The Goddard–Thorn theorem amounts to the assertion that this quantization functor more or less cancels the addition of two free bosons, as conjectured by Lovelace in 1971. Lovelace's precise claim was that at critical dimension 26, Virasoro-type Ward identities cancel two full sets of oscillators. Mathematically, this is the following claim:

Let V be a unitarizable Virasoro representation of central charge 24 with Virasoro-invariant bilinear form, and let π be the irreducible module of the R^{1,1} Heisenberg Lie algebra attached to a nonzero vector λ in R^{1,1}. Then the image of V ⊗ π under quantization is canonically isomorphic to the subspace of V on which L_{0} acts by 1-(λ,λ).
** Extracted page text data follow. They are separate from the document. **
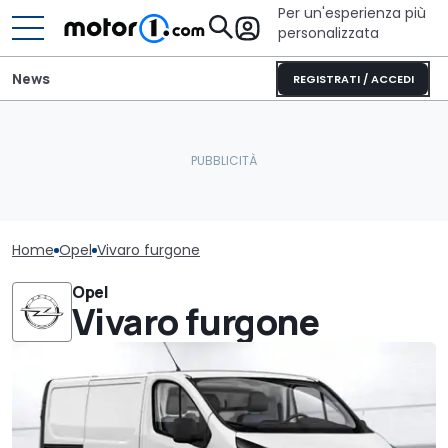
Per un'esperienza più
personalizzata
News
REGISTRATI / ACCEDI
Home
Opel
Vivaro furgone
Opel
Vivaro furgone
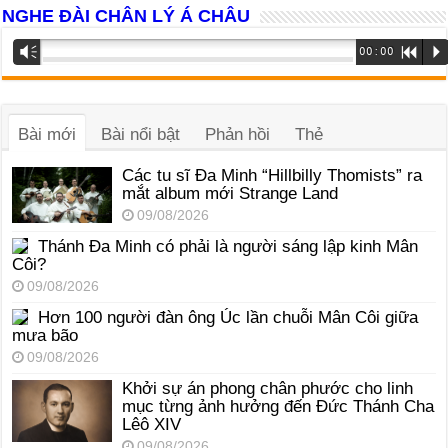
NGHE ĐÀI CHÂN LÝ Á CHÂU
Trình
Vm
00:00
R
P
phát
âm
thanh
Bài mới
Bài nổi bật
Phản hồi
Thẻ
Các tu sĩ Đa Minh “Hillbilly Thomists” ra
mắt album mới Strange Land
09/08/2026
Thánh Đa Minh có phải là người sáng lập kinh Mân
Côi?
09/08/2026
Hơn 100 người đàn ông Úc lần chuỗi Mân Côi giữa
mưa bão
09/08/2026
Khởi sự án phong chân phước cho linh
mục từng ảnh hưởng đến Đức Thánh Cha
Lêô XIV
09/08/2026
The no-ghost property follows immediately, since the positive-definite Hermitian structure of V is transferred to the image under quantization.

==Applications==
The bosonic string quantization functors described here can be applied to any conformal vertex algebra of central charge 26, and the output naturally has a Lie algebra structure. The Goddard–Thorn theorem can then be applied to concretely describe the Lie algebra in terms of the input vertex algebra.

Perhaps the most spectacular case of this application is Richard Borcherds's proof of the monstrous moonshine conjecture, where the unitarizable Virasoro representation is the monster vertex algebra (also called "moonshine module") constructed by Frenkel, Lepowsky, and Meurman. By taking a tensor product with the vertex algebra attached to a rank-2 hyperbolic lattice, and applying quantization, one obtains the monster Lie algebra, which is a generalized Kac–Moody algebra graded by the lattice. By using the Goddard–Thorn theorem, Borcherds showed that the homogeneous pieces of the Lie algebra are naturally isomorphic to graded pieces of the moonshine module, as representations of the monster simple group.

Earlier applications include Frenkel's determination of upper bounds on the root multiplicities of the Kac–Moody Lie algebra whose Dynkin diagram is the Leech lattice, and Borcherds's construction of a generalized Kac–Moody Lie algebra that contains Frenkel's Lie algebra and saturates Frenkel's 1/∆ bound.